Jens Spahn kann aufatmen: Ein Jahr nach seinem Amtsantritt als Vorsitzender der Unionsfraktion im Bundestag wurde er – wenig überraschend – wiedergewählt. Mit einem Zuspruch von 86,5 Prozent, übrigens ohne dass eine Gegenkandidatur aufgestellt wurde, festigt Spahn seinen Platz an der Spitze. Interessantes Detail am Rande: Im Gegensatz zu anderen Parteien blendet die Union Enthaltungen bei ihrer Zählweise aus. Auffällig ist, dass seine Zustimmung im Vergleich zum Vorjahr leicht nachgelassen hat – damals lag sie noch bei 91,3 Prozent. Allerdings ist politische Stimmung selten statisch und von vielen Faktoren abhängig, persönliche Beliebtheit schwankt eben auch in der Fraktionsführung.
Wer Spahn in den nächsten Jahren ablösen möchte, müsste übrigens lange warten. Unter normalen Umständen steht die nächste Wahl erst 2029 an. Bei der Fraktionssitzung gab sich Spahn kämpferisch: Im Zentrum stehe die Verantwortung, 'in der politischen Mitte Lösungen zu präsentieren – für die Probleme, die uns täglich beschäftigen'. Gerade in der aktuellen Stimmungslage sehe er seine Aufgabe auch darin, "Zuversicht zu vermitteln angesichts der verbreiteten Frustration und Unsicherheit". Schon etwas ironisch, dass genau dieser Anspruch immer wieder neu getestet wird.
Jens Spahn bleibt Chef der CDU/CSU-Fraktion im Bundestag und erhielt bei seiner turnusmäßigen Wiederwahl 86,5 Prozent Zustimmung – ein leichter Rückgang gegenüber der ersten Wahl.
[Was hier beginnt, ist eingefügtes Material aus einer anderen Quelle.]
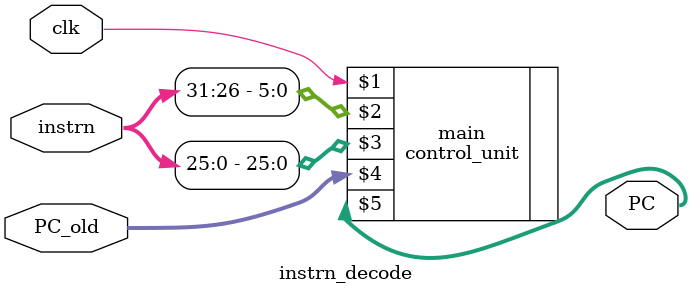
<source format=v>
`timescale 1ns / 1ps
module instrn_decode(
		input clk,
		input [31:0] instrn,
		input [31:0] PC_old,
		output [31:0] PC
    );

	reg [5:0] opCode;
	reg [25:0] data, cycle;
	
	initial begin 
		cycle = 0;
	end

	// Separate the opCode, and data and Call control Unit
	control_unit main(clk,instrn[31:26],instrn[25:0],PC_old, PC);
	
	always @(posedge clk) begin
		// $display($time,"\tIN DECODE(%d) : PC_old = %d, instrn = %b, PC = %d", cycle, PC_old, instrn, PC);
		cycle = cycle + 1; // Calculate the number of clock cycles
	end
endmodule

</source>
Er könnte damit bis 2029 Fraktionschef bleiben, sofern sich nicht gravierende Entwicklungen einstellen. Inhaltlich setzt Spahn auf die politische Mitte und betont die Notwendigkeit, Zuversicht in schwierigen Zeiten zu vermitteln. Neuere Berichte z.B. von der Zeit und Spiegel unterstreichen die Rolle Spahns als integrative Figur zwischen konservativen und moderateren Kräften in der Union, warnen aber auch vor schwindender Geschlossenheit in der Fraktion angesichts aktueller gesellschaftlicher Herausforderungen. Zusätzlich befasst sich die Fachpresse mit der Frage, ob Spahns Führung ausreichend tragfähig für ein sich wandelndes politisches Klima ist.